Des intervenants ont également mis l’accent sur la redevabilité, en matière d’investissements dans le développement, y compris dans l’égalité entre les sexes et l’autonomisation des femmes.  Comme jusqu’ici les « moyennes nationales » ont trop souvent caché la réalité des femmes et des filles, la représentante de l’Italie, appuyée par son homologue du Népal, a préconisé une méthodologie « novatrice », consistant en une base de données internationale qui fournirait des données ventilées par sexe voire par âge.  La Directrice adjointe d’ONU-Femme a dit partager cette préoccupation face à l’absence de données fiables.  Le Coordonnateur de « UN fit for purpose » a réitéré son appel à une véritable « révolution des données ».

La mise en place de mécanismes d’évaluation par les pairs a été, une nouvelle fois, défendue par la Présidente du Centre d’étude sur la justice et la résolution 1325.  Comme l’a dit la représentante de la Suisse, « il faut un système de monitoring sérieux et des moyens et des ressources suffisants » pour réussir le pari des ODD.  Le succès des ODD passe aussi, selon la Professeure à la « Indian Management Institue », par un véritable partenariat entre l’ONU et les organisations des femmes et la société civile, ce qui lui a valu les applaudissements de la salle.  Les partenariats, les ressources et un accord sur le climat, ont été présentés comme le triptyque du succès par les représentantes du Guyana et des Îles Salomon.  Le succès dépend également d’un changement des mentalités, a ajouté la représentante de « Diverse Voices and Action for Equality ».  « Il faut oublier l’idée qu’il y a une différence entre le droit au développement et les droits de l’homme. »      

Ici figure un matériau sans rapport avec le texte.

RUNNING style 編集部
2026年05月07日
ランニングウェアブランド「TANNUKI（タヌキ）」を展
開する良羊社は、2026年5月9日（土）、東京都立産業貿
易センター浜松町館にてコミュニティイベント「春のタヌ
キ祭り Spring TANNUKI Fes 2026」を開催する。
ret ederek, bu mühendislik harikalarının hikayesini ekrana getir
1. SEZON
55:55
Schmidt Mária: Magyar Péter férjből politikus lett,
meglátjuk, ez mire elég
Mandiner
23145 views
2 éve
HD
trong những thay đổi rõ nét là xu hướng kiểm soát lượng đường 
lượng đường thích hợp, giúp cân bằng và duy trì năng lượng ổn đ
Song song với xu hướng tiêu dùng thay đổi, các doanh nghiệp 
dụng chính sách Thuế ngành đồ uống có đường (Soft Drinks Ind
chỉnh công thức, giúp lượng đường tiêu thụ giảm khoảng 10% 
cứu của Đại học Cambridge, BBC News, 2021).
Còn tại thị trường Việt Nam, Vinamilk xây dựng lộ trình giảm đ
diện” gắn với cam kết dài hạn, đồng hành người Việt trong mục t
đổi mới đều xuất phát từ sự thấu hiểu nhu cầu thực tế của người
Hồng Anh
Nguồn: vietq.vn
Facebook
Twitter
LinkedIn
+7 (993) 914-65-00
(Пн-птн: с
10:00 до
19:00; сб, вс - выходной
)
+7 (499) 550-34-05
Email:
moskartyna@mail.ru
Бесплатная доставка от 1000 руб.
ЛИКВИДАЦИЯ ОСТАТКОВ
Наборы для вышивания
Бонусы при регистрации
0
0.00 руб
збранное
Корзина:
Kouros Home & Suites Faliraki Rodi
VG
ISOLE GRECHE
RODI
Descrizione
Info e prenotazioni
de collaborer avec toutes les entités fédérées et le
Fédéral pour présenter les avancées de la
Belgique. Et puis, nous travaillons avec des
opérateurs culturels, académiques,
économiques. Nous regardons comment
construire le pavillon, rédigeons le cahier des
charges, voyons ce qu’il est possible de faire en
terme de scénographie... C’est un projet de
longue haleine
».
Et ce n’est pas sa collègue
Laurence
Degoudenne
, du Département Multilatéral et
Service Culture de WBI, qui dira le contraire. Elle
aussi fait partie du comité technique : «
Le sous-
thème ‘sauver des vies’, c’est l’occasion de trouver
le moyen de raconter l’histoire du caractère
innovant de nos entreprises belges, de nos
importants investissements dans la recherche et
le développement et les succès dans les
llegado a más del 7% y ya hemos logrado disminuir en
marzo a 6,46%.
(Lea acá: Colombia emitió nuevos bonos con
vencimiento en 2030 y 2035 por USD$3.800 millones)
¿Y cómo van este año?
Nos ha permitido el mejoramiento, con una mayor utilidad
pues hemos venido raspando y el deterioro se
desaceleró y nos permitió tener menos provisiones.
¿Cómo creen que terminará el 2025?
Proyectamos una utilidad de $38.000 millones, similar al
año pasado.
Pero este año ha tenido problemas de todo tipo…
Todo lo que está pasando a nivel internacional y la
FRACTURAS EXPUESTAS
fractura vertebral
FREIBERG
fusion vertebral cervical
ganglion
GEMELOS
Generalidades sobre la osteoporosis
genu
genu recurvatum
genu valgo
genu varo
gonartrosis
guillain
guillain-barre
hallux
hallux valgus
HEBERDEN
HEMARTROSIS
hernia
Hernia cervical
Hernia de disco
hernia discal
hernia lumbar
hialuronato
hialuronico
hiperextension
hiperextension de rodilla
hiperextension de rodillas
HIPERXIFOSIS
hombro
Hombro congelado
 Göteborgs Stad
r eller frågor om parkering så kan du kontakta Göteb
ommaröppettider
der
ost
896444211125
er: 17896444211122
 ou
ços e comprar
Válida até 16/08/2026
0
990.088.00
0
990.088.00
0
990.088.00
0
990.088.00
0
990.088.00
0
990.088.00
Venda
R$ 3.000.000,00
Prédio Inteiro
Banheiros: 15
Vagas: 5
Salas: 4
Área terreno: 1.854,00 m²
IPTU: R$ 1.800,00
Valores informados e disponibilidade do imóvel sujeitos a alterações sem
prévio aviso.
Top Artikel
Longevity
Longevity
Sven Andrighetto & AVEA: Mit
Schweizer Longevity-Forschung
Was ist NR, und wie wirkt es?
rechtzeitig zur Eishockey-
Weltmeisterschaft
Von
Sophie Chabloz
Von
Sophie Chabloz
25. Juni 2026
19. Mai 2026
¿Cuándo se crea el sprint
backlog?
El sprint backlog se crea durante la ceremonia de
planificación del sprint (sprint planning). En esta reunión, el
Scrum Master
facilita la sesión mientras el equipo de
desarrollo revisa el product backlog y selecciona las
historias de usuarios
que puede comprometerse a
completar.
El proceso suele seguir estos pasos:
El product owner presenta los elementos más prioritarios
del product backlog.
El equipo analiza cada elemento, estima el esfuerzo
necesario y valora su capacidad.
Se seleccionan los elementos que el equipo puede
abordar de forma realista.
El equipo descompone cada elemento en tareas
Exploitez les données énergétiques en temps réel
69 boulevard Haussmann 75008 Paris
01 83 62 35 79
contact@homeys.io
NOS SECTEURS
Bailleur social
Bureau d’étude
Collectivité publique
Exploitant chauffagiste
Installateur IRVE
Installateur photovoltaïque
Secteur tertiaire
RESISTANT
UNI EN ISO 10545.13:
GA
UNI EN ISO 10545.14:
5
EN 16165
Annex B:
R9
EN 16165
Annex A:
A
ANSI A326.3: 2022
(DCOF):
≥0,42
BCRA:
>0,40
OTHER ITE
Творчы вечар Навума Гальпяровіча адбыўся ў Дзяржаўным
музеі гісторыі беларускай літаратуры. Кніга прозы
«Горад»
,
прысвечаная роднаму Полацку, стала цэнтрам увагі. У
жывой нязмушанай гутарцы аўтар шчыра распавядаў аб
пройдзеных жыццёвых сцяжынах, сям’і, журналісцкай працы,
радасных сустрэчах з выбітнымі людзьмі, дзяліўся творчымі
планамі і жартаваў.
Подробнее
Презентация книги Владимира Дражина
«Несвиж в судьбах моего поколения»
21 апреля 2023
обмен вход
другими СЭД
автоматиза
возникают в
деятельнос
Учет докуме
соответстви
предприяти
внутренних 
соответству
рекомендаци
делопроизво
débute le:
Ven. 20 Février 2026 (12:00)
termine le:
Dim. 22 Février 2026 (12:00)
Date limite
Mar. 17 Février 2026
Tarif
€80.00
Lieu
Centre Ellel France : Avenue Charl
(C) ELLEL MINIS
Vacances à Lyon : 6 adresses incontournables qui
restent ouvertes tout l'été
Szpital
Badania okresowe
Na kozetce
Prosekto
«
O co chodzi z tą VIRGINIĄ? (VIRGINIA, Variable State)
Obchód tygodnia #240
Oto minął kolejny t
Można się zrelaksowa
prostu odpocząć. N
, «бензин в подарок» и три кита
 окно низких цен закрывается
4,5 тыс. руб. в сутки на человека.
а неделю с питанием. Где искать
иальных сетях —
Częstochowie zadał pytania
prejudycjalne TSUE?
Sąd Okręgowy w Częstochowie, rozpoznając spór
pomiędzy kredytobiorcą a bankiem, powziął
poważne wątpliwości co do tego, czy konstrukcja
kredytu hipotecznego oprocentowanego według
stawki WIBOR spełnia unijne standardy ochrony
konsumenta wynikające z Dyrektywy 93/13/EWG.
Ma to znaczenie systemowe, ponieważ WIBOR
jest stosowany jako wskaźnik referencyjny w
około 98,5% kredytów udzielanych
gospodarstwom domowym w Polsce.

Pour être réellement transformateur, le nouveau programme de développement doit être universel et ancré dans les droits de l’homme, tous les droits de l’homme, ont renchéri les représentantes de la Turquie et de l’Indonésie.  La Directrice adjointe d’ONU-Femme a mis l’accent sur l’occasion « historique », cette année, de partir du cadre normatif existant pour aller de l’avant et relever des défis fondamentaux.  Elle a salué le fait que la Déclaration politique de la Commission de la condition de la femme mette l’accent sur tous ces points et sur la nécessité d’aller jusqu’au bout dans la concrétisation du Programme d’action de Beijing après-2015.  « Il faut maintenant passer de la théorie à la pratique et je vous exhorte à faire passer ce message dans vos capitales. »

Les représentants de l’Union européenne, de l’Ouganda et de l’Italie, ont demandé un objectif spécifique qui traite de toutes ces questions, dans le prochain programme de développement et la transversalisation de la perspective hommes-femmes à tous les autres objectifs.